No matter what your expectations are going in to teaching, you inevitably find that it is something entirely different than what you planned. When you’re sitting in the college classroom imagining yourself in front of a high school classroom saying something witty or incredible profound, the only factor that you can count on is yourself and your incredibly witty anecdotes. Nothing prepares you for standing in front of the classroom like standing in front of the classroom. It’s a little like trying to learn how to swim by reading books about swimming. You may understand the different aspects of swimming and may think that you understand how to swim from what you’ve read, but eventually you have to get in the water.
Though I am not officially teaching yet, I’ve been given many of the responsibilities of the classroom and I’m already feeling swamped. Mr. D has given me most of the grading responsibilities which I’ve attempted to accomplish during repeat lectures and during our half hour lunch. Having little experience with Mr. D’s grading expectations, I’ve spent a lot of time pouring over student work attempting to determine if they’ve met specific criteria. In addition, I’m still exploring the teacher network access system which has all of the information about all of Mr. D’s students, in addition to the grading and attendance systems. This is all in addition to learning all the students’ names and writing down notes about Mr. D’s lectures and speaking style so that I can successfully teach his class in two weeks.
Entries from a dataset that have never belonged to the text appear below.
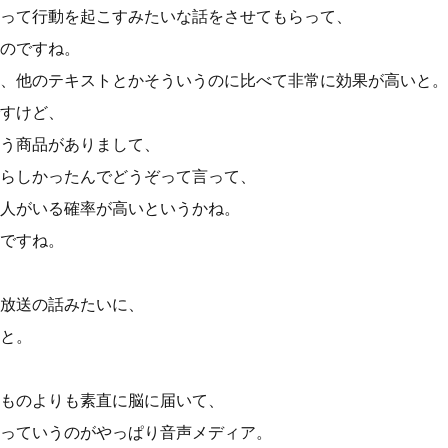
って行動を起こすみたいな話をさせてもらって、
のですね。
、他のテキストとかそういうのに比べて非常に効果が高いと。
すけど、
う商品がありまして、
らしかったんでどうぞって言って、
人がいる確率が高いというかね。
ですね。
放送の話みたいに、
と。
ものよりも素直に脳に届いて、
っていうのがやっぱり音声メディア。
I’ve had some interaction with students. I’ve mostly attempted to remember their names while handing out papers. One student’s work was insufficient on an assignment, so I had a conversation with him about Mr. D’s and my expectations for the assignment, telling him that he needed to rework the assignment and turn it back in. I’ve also made an announcement in class about a homework assignment that I corrected and have been included by Mr. Diehl in several lectures through references to my experiences or to specific historical events that I’m aware of. With two days under my belt of being in the classroom, we’re already making progress towards students being comfortable with me and towards my establishment as an authority figure. We’re working towards co-teaching opportunities next week where I will be taking over lecture content for different classes so that students can get used to seeing me in front of the classroom. Overall, Mr. D has been very supportive of me and I feel like I’m truly making progress towards establishing myself in the classroom as a capable and proficient teacher.